Unless you’ve been hibernating under your favorite rock, you’ll know the New York/New Jersey area—where our entire edit and art team resides—was hit pretty hard by Hurricane Sandy. I count myself among the extremely lucky. While many in my immediate neighborhood experienced catastrophic flooding and lost power for nearly two weeks, my home suffered little more than a 36-hour blackout (I was stranded in Chicago, as all New York-area airports were closed, so I ended up missing the whole thing). I was struck by the image of relief volunteers all over town lending a helping hand to those who needed it most. But you want to know what was almost as striking? The pallet loads of bottled water being distributed to those without potable running water. My parents and grandmother, who live about an hour away from me near the Jersey Shore, informed me they were living on—not to mention bathing in—bottled water for a good 11 or 12 days after the media-dubbed “Superstorm.”
Why do I bring this up? Think about it. If the anti-bottled-water movement got its ultimate wish, the relief effort would be much more challenging, if not virtually impossible. The Red Cross and local volunteers may not have been able to do much for the power and heat situation, but they had the tools to tackle the water issue pretty quickly, with millions of bottles at the ready from the industry’s top producers. Now imagine a world without bottled water and the impact it would have on the victims of the storm. I’d rather not think about.
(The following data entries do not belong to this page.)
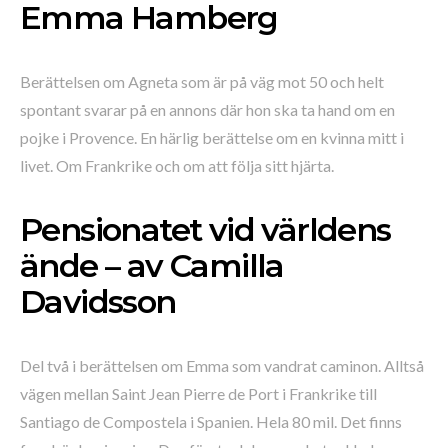
Emma Hamberg
Berättelsen om Agneta som är på väg mot 50 och helt
spontant svarar på en annons där hon ska ta hand om en
pojke i Provence. En härlig berättelse om en kvinna mitt i
livet. Om Frankrike och om att följa sitt hjärta.
Pensionatet vid världens
ände – av Camilla
Davidsson
Del två i berättelsen om Emma som vandrat caminon. Alltså
vägen mellan Saint Jean Pierre de Port i Frankrike till
Santiago de Compostela i Spanien. Hela 80 mil. Det finns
Look, I know what some people are thinking. Here’s a shameless PR statement from just another shill for the industry. But guess what. I’m a passionate environmentalist. The fact that we had such a storm is directly related to climate change, which many, for the sake of blind ideological purity, continue to deny. In my mind climate change, global warming, whatever you want to call it, is an undisputable fact. When you try to challenge science with spin, science will always win.
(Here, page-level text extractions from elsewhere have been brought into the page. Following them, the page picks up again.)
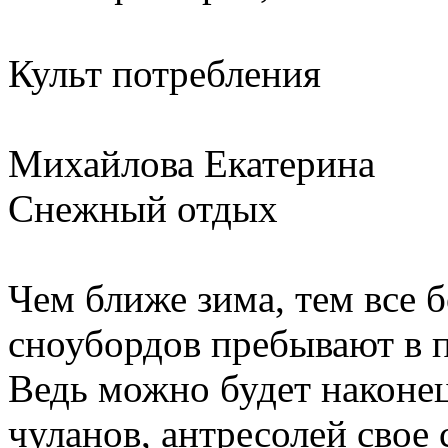
Культ потребления
Михайлова Екатерина
Снежный отдых
Чем ближе зима, тем все
сноубордов пребывают в п
Ведь можно будет наконец
чуланов, антресолей свое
But my argument for bottled water has been one of convenience and, as Sandy has proved, sometimes of necessity. I have a Brita filter at home. I love my Brita filter. But when I’m not home I really don’t want to carry a thermos—the contents of which would be depleted pretty quickly, leaving me to find an acceptable water source with which to refill it. Anyone who’s ever used an airport water fountain or public restroom sink knows that’s not an easy thing to do. That’s when I’m buying bottled water. A lot of it.
I strongly believe that we need to reduce the amount of petroleum-based material in our bottles. I long for the day—hopefully just a few years down the road—when plant-based packaging becomes a mainstream, commercially viable option. But in the interim, bottled water companies have been among the first to innovate with lightweighting. More can be done, but it should tide us all over until bio-alternatives are the norm.
So when a storm, earthquake, mudslide, tornado or any natural or man-made disaster strikes, those advocating against bottled water must ask themselves this: What good is your Brita, now?